[Entries taken from a collection]
=== Begin Enclosure ===

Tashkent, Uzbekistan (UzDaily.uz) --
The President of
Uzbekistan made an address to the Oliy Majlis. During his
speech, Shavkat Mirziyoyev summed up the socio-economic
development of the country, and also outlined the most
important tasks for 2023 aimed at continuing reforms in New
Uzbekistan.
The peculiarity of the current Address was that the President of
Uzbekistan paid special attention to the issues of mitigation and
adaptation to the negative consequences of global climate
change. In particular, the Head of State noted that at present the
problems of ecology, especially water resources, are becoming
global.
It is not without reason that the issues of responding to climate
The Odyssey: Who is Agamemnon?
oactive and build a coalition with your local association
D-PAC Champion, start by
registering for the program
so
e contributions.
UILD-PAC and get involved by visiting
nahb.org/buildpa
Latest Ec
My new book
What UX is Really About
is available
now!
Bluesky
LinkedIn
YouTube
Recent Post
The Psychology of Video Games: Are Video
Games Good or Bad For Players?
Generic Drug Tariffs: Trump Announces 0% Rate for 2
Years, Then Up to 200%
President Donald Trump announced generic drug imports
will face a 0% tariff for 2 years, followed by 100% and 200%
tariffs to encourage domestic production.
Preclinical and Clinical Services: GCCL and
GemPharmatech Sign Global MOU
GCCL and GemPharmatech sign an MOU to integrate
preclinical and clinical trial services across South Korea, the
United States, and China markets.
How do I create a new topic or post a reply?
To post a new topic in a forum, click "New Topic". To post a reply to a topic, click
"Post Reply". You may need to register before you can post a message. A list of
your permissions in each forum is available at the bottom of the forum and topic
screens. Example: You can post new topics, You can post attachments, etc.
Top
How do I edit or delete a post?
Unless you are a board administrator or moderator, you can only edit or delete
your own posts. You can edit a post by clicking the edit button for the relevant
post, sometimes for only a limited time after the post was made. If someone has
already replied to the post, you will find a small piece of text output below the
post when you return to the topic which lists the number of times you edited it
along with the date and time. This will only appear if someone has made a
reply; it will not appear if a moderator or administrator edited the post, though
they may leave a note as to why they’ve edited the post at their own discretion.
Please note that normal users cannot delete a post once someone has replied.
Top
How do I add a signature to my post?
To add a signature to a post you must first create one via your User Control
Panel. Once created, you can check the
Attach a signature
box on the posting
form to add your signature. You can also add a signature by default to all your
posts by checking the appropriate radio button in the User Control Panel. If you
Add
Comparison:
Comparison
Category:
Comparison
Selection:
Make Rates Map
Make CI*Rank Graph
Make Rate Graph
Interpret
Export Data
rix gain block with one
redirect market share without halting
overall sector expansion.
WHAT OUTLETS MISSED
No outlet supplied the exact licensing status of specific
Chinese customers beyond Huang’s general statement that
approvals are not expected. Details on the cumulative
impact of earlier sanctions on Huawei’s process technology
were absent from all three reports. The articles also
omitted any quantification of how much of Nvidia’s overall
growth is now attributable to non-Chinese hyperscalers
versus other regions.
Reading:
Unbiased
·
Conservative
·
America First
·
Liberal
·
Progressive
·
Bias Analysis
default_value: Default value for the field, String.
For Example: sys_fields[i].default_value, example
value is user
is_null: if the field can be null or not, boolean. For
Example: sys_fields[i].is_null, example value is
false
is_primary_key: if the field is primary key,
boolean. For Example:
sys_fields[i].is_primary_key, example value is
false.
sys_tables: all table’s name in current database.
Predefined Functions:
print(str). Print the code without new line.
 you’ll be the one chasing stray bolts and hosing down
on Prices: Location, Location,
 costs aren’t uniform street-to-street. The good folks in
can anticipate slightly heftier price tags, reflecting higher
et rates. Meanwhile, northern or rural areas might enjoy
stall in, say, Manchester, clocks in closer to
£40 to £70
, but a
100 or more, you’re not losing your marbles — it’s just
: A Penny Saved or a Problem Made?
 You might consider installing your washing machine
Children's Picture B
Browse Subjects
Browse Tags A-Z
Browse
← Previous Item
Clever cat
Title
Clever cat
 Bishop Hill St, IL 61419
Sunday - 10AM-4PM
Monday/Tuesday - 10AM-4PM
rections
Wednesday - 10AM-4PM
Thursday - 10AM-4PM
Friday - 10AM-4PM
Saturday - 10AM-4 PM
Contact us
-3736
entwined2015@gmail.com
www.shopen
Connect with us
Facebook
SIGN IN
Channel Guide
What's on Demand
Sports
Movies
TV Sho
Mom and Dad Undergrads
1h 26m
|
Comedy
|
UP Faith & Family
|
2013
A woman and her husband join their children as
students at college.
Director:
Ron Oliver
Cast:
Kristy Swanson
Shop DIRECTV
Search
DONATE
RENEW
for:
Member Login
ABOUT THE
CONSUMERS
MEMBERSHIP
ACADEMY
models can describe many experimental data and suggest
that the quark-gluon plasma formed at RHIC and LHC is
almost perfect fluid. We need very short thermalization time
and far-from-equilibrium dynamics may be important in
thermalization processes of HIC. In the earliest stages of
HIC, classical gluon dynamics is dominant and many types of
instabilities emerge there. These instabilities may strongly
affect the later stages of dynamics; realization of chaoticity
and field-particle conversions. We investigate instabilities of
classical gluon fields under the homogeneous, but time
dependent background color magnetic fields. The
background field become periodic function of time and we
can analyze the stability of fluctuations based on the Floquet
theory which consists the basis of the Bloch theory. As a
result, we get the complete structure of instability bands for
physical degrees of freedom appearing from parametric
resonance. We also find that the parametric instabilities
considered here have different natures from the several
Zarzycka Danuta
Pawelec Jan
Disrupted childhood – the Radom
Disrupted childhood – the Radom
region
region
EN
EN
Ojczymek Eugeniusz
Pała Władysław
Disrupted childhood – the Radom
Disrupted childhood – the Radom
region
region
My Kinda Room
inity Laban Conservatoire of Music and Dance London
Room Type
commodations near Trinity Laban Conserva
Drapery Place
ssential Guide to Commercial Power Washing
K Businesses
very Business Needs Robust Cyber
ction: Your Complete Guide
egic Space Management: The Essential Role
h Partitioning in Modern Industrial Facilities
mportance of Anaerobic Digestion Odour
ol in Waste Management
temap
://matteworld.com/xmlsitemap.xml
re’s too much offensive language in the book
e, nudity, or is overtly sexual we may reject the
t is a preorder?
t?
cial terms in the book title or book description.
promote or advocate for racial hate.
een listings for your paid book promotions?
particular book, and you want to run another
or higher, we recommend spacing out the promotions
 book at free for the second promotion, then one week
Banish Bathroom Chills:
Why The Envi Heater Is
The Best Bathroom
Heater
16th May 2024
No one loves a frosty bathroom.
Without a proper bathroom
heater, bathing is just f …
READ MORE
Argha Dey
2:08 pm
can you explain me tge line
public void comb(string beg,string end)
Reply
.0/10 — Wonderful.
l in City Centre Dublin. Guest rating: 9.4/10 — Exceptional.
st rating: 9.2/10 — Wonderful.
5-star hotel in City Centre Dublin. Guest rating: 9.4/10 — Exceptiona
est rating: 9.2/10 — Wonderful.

=== End Enclosure ===

### Task to complete
For this exercise, return every line from the data that holds the string "Guest".

### Answer for the task
l in City Centre Dublin. Guest rating: 9.4/10 — Exceptional.
5-star hotel in City Centre Dublin. Guest rating: 9.4/10 — Exceptiona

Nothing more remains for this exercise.